Comment by Jenn Wilkey on August 14, 2009 at 11:19am
Thanks Andrew. Classroom 2.0 is alot of help! Although I am a little overwhelmed by all the choices. Am tempted to go with Blogger because that is what I am used to. We will see!
Comment by Andrew Reinhard on August 14, 2009 at 11:21am
I use Blogger for four of my own blogs, and I know a number of Latin teachers who use that platform for their classes. I prefer Blogger over LiveJournal or WordPress, but it boils down to personal preference.
Comment by April on August 14, 2009 at 5:11pm
My school blocks most of those sites; it maintains a site for blogging for teachers on its own server, but I am not sure that is that useful. Do y'all have any other suggestions?
Comment by Andrew Reinhard on August 14, 2009 at 7:17pm
If you can demonstrate to your school's IT person/people that the site (Blogger or Ning or whatever) is truly private and restricted to the class, more often than not they will let you have special access through the school's firewall. Most K-12 schools do have policies in place about Web 2.0 sites, but communicating with them and citing specific examples of other educators using this material goes a long way to helping you get what you need.
Comment by Laura Gibbs on August 14, 2009 at 10:18pm
Hi folks, I do my own personal blogging with Blogger.com (I love it), but I have my students blog with Ning.com because they really thrive on the "group" aspect of it, the way that everybody's blogs fit together at the same website, and they also love having their own profile pages, in addition to the blog - they can put YouTube videos and photos on their profile pages, in addition to the work they are doing in their blogs.
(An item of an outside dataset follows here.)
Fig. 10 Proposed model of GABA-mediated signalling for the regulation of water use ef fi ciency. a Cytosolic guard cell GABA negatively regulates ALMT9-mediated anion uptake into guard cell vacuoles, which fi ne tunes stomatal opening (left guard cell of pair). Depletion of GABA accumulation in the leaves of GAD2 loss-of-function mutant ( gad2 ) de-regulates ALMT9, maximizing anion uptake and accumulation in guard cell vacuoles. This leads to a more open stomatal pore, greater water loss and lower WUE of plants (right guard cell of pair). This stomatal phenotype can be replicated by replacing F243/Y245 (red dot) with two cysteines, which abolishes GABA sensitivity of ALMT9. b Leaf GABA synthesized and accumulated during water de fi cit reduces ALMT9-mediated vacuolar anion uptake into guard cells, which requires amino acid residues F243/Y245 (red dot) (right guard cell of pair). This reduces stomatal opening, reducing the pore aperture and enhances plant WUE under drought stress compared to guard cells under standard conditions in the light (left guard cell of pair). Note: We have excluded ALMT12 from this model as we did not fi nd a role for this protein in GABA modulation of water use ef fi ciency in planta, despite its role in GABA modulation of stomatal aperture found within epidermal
So, Ning.com is a hands-down winner for me; it's completely transformed how students feel about blogging for my online classes.
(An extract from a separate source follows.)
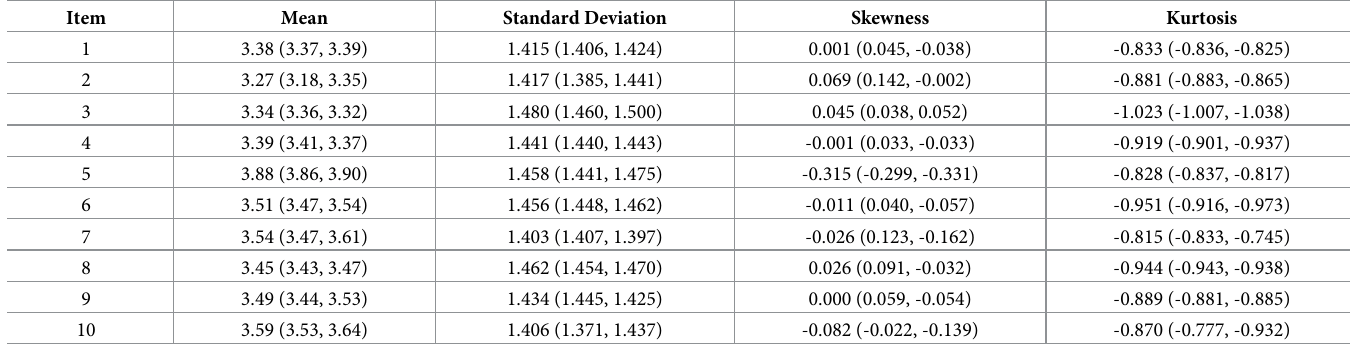
Table 1. Descriptive statistics of the SAS-SV [total (male, female)].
The only disadvantage to Ning.com is that the RSS feed is truncated; you cannot get a full text feed out of the Ning.com blogs - so if you want to read your students' blogs in an RSS reader, Ning.com will not work. If I could fix just one thing about the Ning blogs, that would be it! But aside from that, the Ning blog option has worked out really well for me.
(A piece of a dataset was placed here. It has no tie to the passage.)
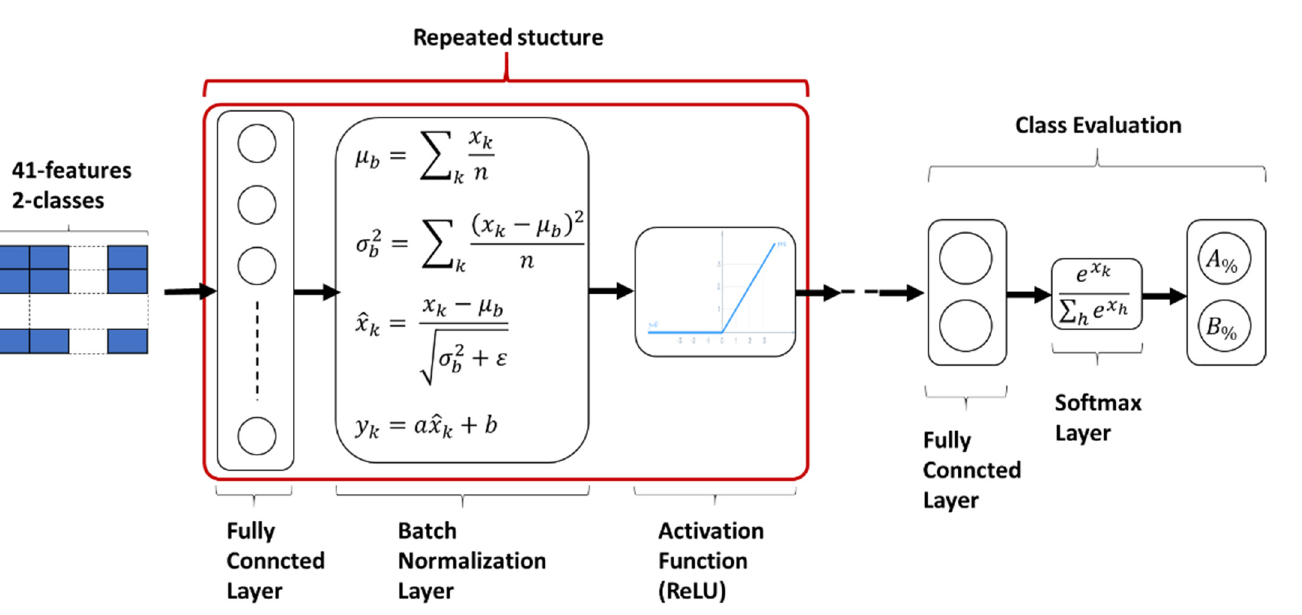
Figure 9. Artificial neuron architecture.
Jenn, my online course Ning is closed - but I'll be glad to send you an invite if you'd like to see how I am using it. You can send me an email at laurakgibbs@gmail.com and I'll send you back an invite to your email.

All my online courses are here: http://mythfolklore.net - if you're curious to see how blogging is part of what the students do for class, all the assignments are online there. :-)
Comment by Jenn Wilkey on August 17, 2009 at 7:22am
Thanks everyone. I have decided to go with Blogger for this term, and that could always change. I want ease of grading and the RSS feed is going to be essential. I love Ning from seeing it here and may try it out in the future.
Comment by Laura Gibbs on August 17, 2009 at 8:25am
Hi Jenn, before I switched over to Ning for the blogging last year I came very very very close to doing Blogger.com. The plan I had worked up for that was actually group blogs - I was going to put my students into small groups and have them work on their Blogger.com blog as a kind of group project - I would be the admin. for the blog, and then I would invite students to join the blogs as members, blog together, and then partway through the semester I was going to turn over the admin. privilege to their designated "tech leader" so they could start customizing the blog (there was going to be a tech leader, a proofreading leader, an image use leader, etc. for each group - different tasks for individual members of each group). If Ning suddenly disappears or gets more expensive (I have to pay $30/month to remove the ads), Blogger.com will be where I go next. It has a lot of super features! Please keep us updated here just how you are using it - I would really enjoy hearing more about how you find it works best for you!